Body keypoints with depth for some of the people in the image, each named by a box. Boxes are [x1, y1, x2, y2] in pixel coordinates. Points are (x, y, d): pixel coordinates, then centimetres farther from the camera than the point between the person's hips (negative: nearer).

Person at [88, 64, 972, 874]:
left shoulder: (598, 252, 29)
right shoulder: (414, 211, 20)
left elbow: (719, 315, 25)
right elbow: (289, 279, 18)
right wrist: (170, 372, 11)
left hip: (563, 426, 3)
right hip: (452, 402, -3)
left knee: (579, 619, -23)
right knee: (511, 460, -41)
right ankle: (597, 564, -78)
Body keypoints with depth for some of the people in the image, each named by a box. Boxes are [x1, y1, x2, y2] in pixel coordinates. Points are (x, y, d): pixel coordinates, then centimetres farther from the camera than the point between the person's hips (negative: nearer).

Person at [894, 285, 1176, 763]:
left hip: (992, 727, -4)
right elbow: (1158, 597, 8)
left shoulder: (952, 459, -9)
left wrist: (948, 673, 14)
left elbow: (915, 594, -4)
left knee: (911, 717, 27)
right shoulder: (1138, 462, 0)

---+---

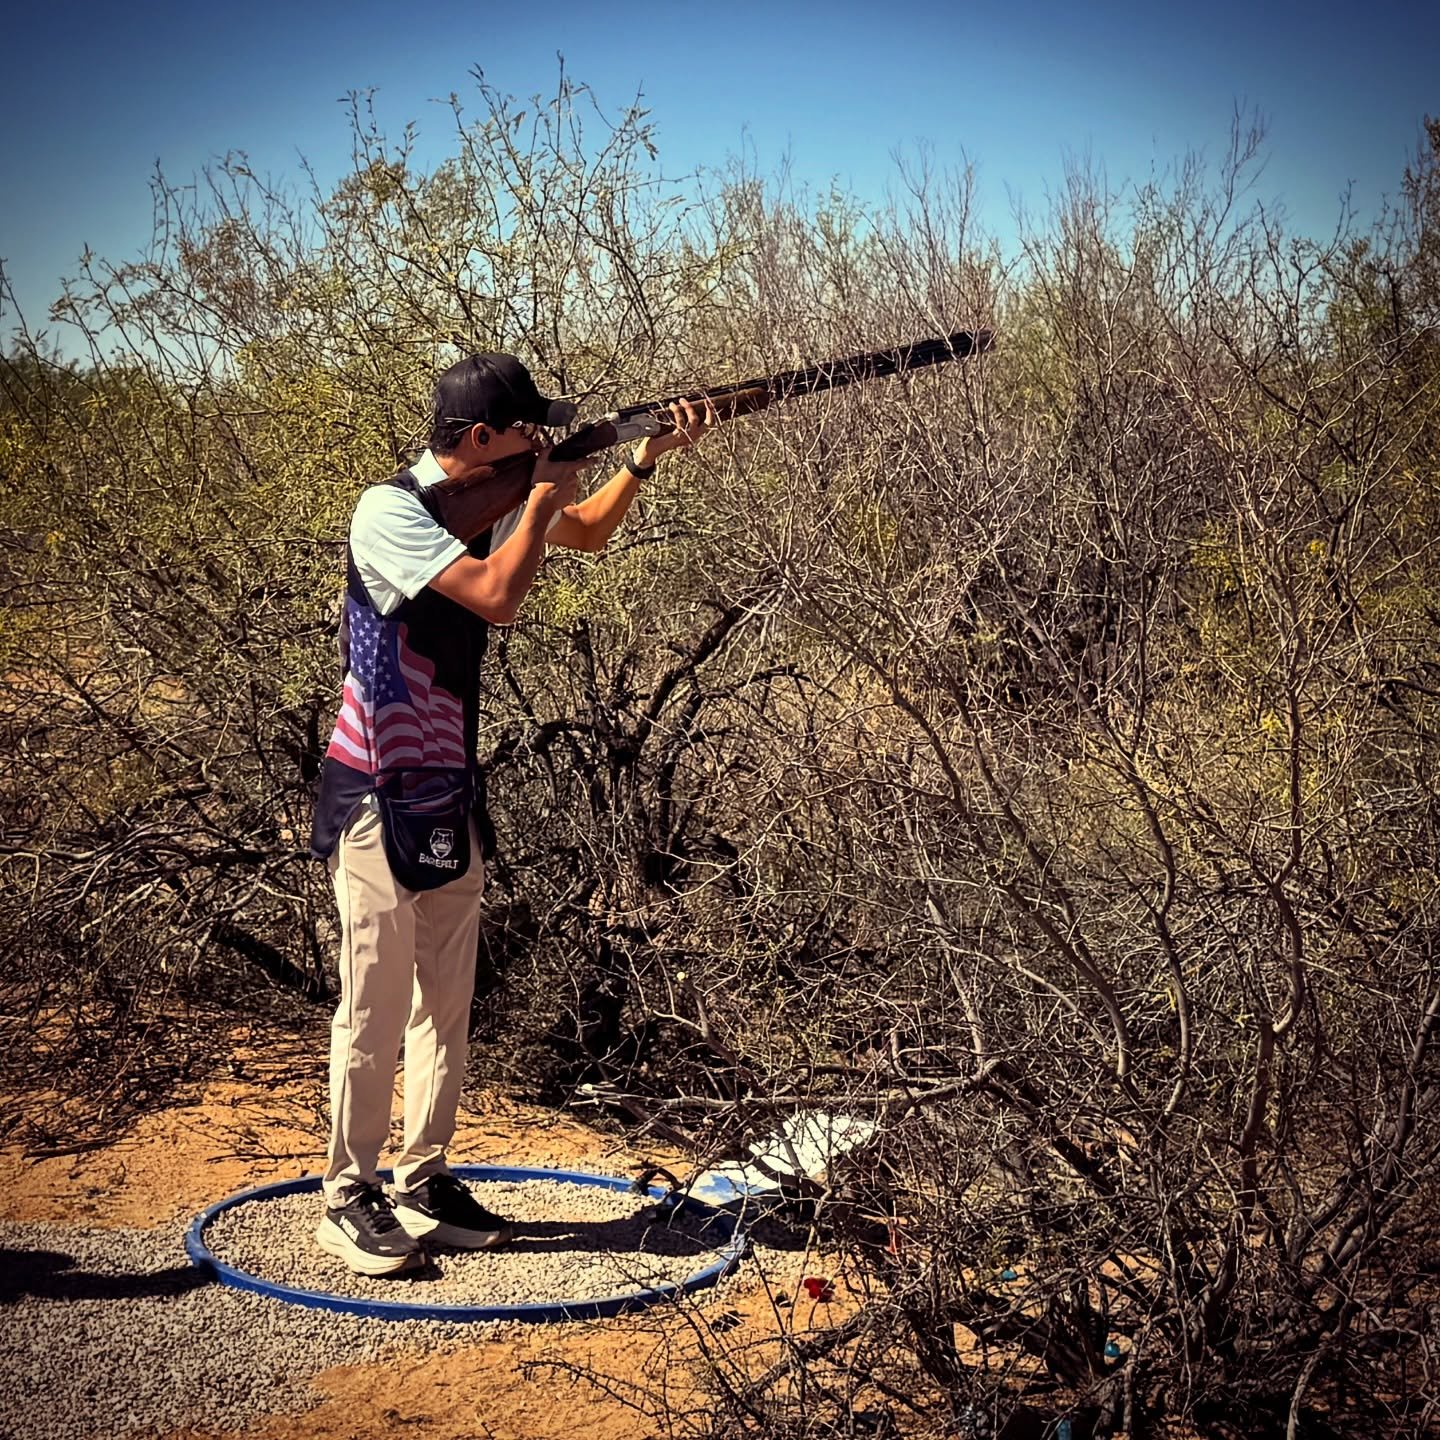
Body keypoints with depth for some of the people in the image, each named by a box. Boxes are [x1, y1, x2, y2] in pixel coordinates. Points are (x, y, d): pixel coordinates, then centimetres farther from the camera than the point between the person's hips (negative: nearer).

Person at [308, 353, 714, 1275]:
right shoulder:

---+---

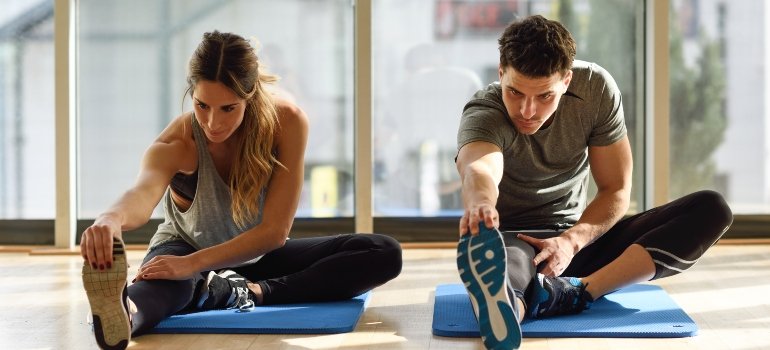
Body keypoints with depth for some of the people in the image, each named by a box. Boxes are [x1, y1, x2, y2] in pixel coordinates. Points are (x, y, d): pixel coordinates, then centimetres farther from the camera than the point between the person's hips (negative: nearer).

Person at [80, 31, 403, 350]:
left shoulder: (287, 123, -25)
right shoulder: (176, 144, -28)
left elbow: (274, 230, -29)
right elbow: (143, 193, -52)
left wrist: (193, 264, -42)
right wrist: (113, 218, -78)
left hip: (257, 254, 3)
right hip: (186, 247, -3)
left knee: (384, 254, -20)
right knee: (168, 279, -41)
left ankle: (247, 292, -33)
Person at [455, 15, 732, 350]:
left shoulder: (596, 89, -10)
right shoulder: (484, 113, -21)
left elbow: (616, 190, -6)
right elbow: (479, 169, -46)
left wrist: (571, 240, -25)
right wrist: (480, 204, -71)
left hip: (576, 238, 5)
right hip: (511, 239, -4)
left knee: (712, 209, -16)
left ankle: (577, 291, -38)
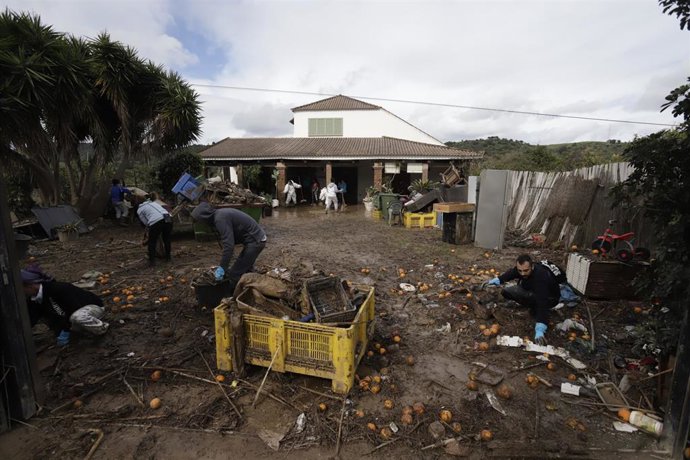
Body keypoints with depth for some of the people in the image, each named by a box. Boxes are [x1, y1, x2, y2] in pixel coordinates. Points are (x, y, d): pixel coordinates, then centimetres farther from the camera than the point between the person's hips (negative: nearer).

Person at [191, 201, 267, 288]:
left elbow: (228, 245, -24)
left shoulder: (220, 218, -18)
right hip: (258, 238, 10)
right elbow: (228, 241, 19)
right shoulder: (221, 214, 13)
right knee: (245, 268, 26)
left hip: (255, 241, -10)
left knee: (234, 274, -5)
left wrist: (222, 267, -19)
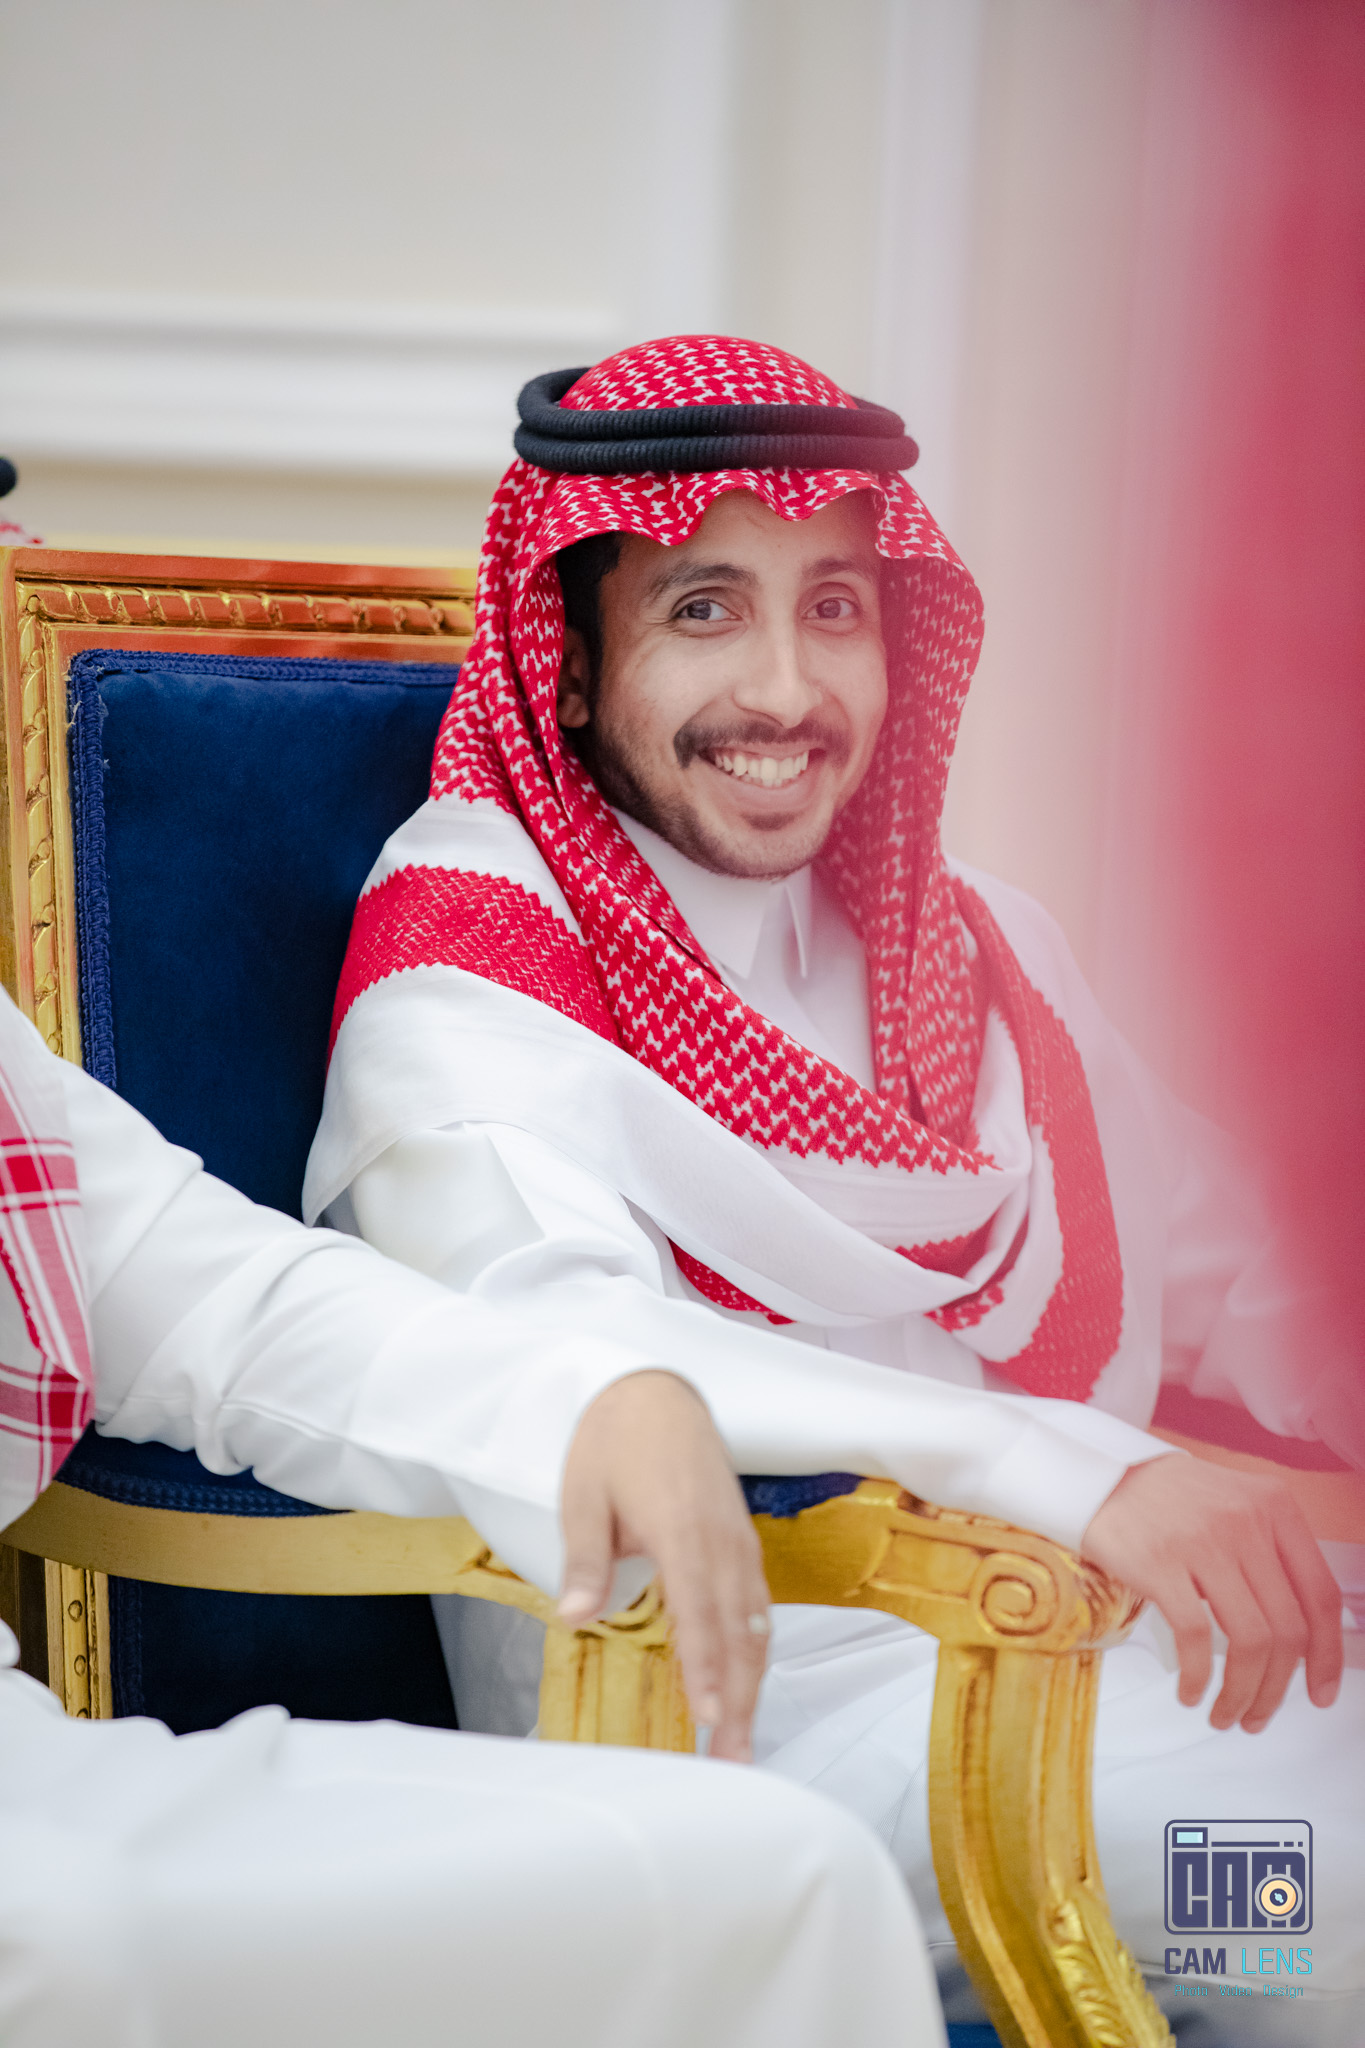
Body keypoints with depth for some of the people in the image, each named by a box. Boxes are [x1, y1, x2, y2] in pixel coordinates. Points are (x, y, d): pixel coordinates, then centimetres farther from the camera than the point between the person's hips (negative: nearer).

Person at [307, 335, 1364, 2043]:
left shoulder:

---+---

## EXERCISE INSTRUCTIONS
Count the lines of the data above that contain the string "elbow". Give only the number.

## RESPONSE TO THIS TASK
10